Originally, croquet used to be played on dirt. Courts were generally set on even dirt expanses with few or no obstacles in sight. 

That said, you can play croquet on dirt no matter what the terrain looks like. In fact, obstacles such as small pebbles, roots, sparse vegetation, boulders, and furrows can add a unique set of challenges to your game

When camping, playing on dirt might be preferred, especially if the terrain is even and scattered with tall grass patches or overgrown vegetation. Use a regular garden croquet set for dirt playing.

Sand 

Unlike dirt, sand is soft and deformable, but that’s what makes it a good choice for those who like a challenge. 

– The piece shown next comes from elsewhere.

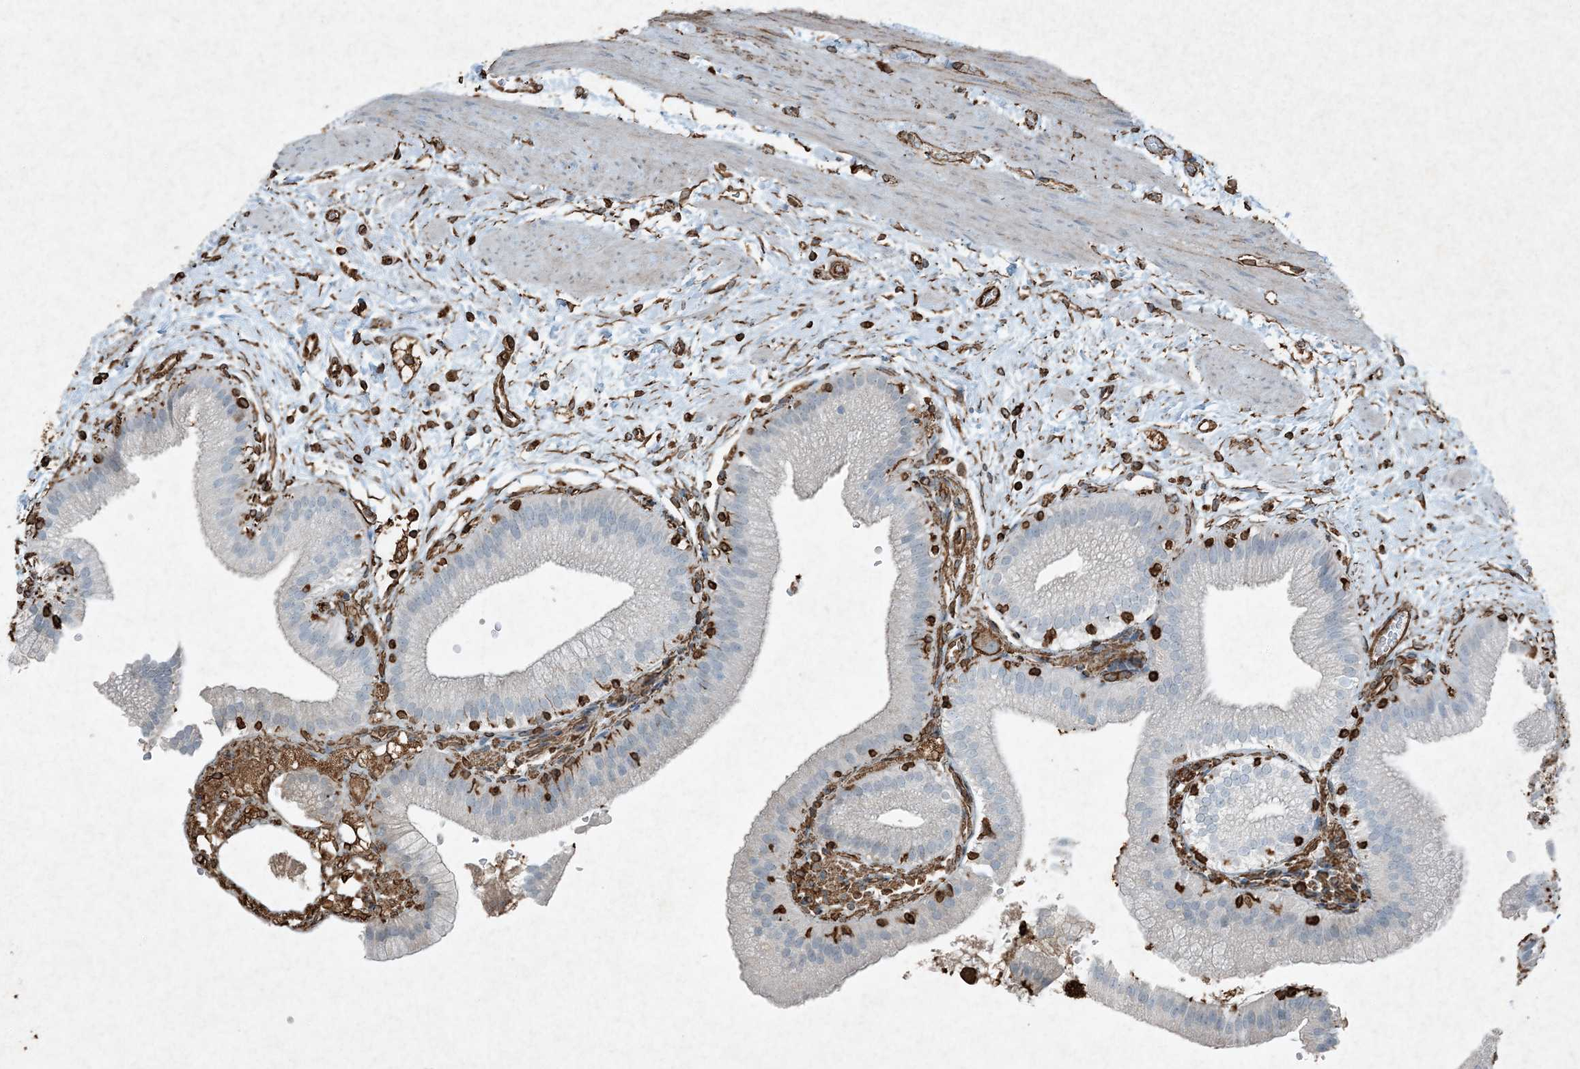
{"staining": {"intensity": "negative", "quantity": "none", "location": "none"}, "tissue": "gallbladder", "cell_type": "Glandular cells", "image_type": "normal", "snomed": [{"axis": "morphology", "description": "Normal tissue, NOS"}, {"axis": "topography", "description": "Gallbladder"}], "caption": "Photomicrograph shows no significant protein expression in glandular cells of normal gallbladder.", "gene": "RYK", "patient": {"sex": "male", "age": 55}}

If playing on sand is more of an obligatory choice (such as playing croquet during a seaside vacation), you should set the court near the edge of the water in an area with hard-packed sand. The court should be as free of seaweed and driftwood as possible. 

Such an area is a perfect choice for a standard backyard croquet set. 

If you want to play on dry sand, use the croquet set style recommended for artificial turf. Although you can puncture the sand all you want, dry sand might not be strong enough to hold the stakes, wickets, and flags upright. 

Rocky Terrain 

Playing croquet on rocky terrain is uncommon but not unheard of. This terrain choice is popular among proficient players who want to add some challenge to the game.

Because large rocks can stop the ball, you should choose a rocky patch scattered with smaller rocks or pebbles rather than boulders. The type of croquet set you should use depends on how hard the terrain is.

Can you play croquet on a sloped lawn?

Croquet isn’t traditionally played on sloped lawns, but nothing stops you from setting up a court on uneven ground.

The secret to playing croquet on a sloped lawn is a taller mowing of the grass. Taller grass blades can slow down the ball and stop it from rolling too far down the hill. Setting obstacles along the court edges, such as boulders, sand bags, or tree limbs, can also make the game less frustrating. 

No matter where you decide to set the court, remember that croquet is an adaptable game that you can play anywhere. So no, you don’t need a flat lawn for croquet.